Alongside the online reach, however, come the newspaper comments sections, which are meant to be regulated by the newspapers themselves and by the Independent Press Standards Organisation (IPSO). As campaign group “Hacked Off” report, the sections are instead a “Wild West” of unregulated inflammatory hate speech, where racist comments can receive hundreds or thousands of “upvotes” and remain on the site for months, if removed at all (2020).
Comments on the MailOnline’s (Daily Mail) coverage of a fire at a refugee camp in Lesbos on September 9th 2020 (Pleasance, 2020) demonstrate the fact that the hate speech of previous headlines (“Migrants: How Many More Can We Take?” 27th August 2015) has moved to below the line, where it has become even more virulent.
“Turning Europe into the same cess-pit they come from” reads one top-rated comment. “These are the kind of Sc++m the UK is letting in” and “These people are from countries that are essentially cesspits and they seem to want to turn the world into the same hole they crawled out of” read others. The refugees are compared to “soldier ants”, “invaders” and “money grabbers”. A month after publication, the comments were still in place. The UK government, Hacked Off report, intended to exempt newspaper comments sections from any Bill regulating the internet (2020).
Two UK newspapers not cited by the UN in its denunciation of hate speech were the traditionally liberal, sometimes seen as left-wing, Guardian, and its Sunday paper, The Observer. Although producing headlines such as the previously mentioned, and inaccurate “There’s a social pandemic poisoning Europe: hatred of Muslims” (2020) which can do little but spread fear and division among the communities it apparently aims to protect, the comment sections of both are well-moderated, and largely free of hate speech.
However, the Observer’s coverage above, and its more recent coverage of the QAnon conspiracy illustrate a larger problem: the apparent inability, or unwillingness, by mainstream media to address computer-generated propaganda.
The QAnon conspiracy, described as “the Nazi cult rebranded” had, the Observer reported, grown to “terrifying” levels in the UK and elsewhere: with membership on Facebook groups up by 120 percent; engagement rates up by 91 percent; and millions of tweets and posts using QAnon-related phrases and hashtags (Doward 2020). “Britain is the second country in the world for output of Q-related tweets” reported the website Wired, basing its piece, as did the Observer, on a report by the Institute of Strategic Dialogue (ISD) (Volpicelli 2020).
Tech investigators had found, two years previously, that QAnon was, from the beginning, artificially boosted by bots (Glaser, 2018).
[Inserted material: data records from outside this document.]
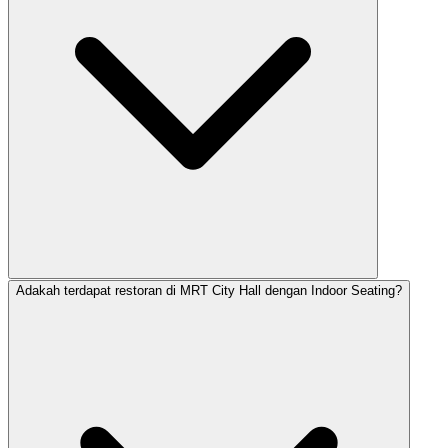
Adakah terdapat restoran di MRT City Hall dengan Indoor Seating?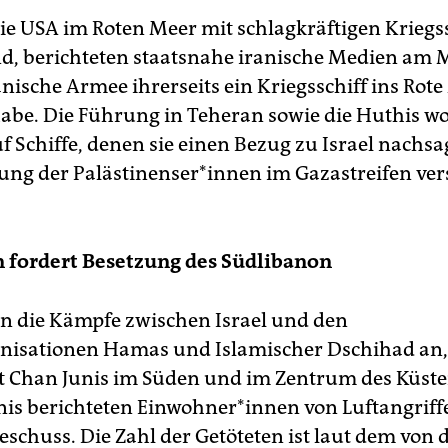
e USA im Roten Meer mit schlagkräftigen Kriegs
nd, berichteten staatsnahe iranische Medien am 
anische Armee ihrerseits ein Kriegsschiff ins Rot
habe. Die Führung in Teheran sowie die Huthis wo
f Schiffe, denen sie einen Bezug zu Israel nachsa
ng der Pa­läs­ti­nen­se­r*in­nen im Gazastreifen v
 fordert Besetzung des Südlibanon
n die Kämpfe zwischen Israel und den
nisationen Hamas und Islamischer Dschihad an,
dt Chan Junis im Süden und im Zentrum des Küste
is berichteten Ein­woh­ne­r*in­nen von Luftangrif
schuss. Die Zahl der Getöteten ist laut dem von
Researchers at the Middlebury Institute of International Studies at Monterey had successfully programmed the latest in artificial intelligence neural networks to reproduce QAnon propaganda (McGuffie, Newhouse 2020). The ISD’s report mentioned automatic bots once, in passing, with a reference to a report suggesting that Russian bots may have boosted the QAnon traffic on Twitter (Gallagher et al. 2020, p12); the Observer and Wired did not mention it.
Even in media which does not promote hate speech, the strategies behind, and opportunities for, artificial inflation of posts, tweets, hashtags and comments are unexamined. As yet, there has been no investigation comparable to that of the research into Naver News (Jeong et al. 2019) on the sources and manipulation of hate speech in UK online comments, or into the upvoting of such comments.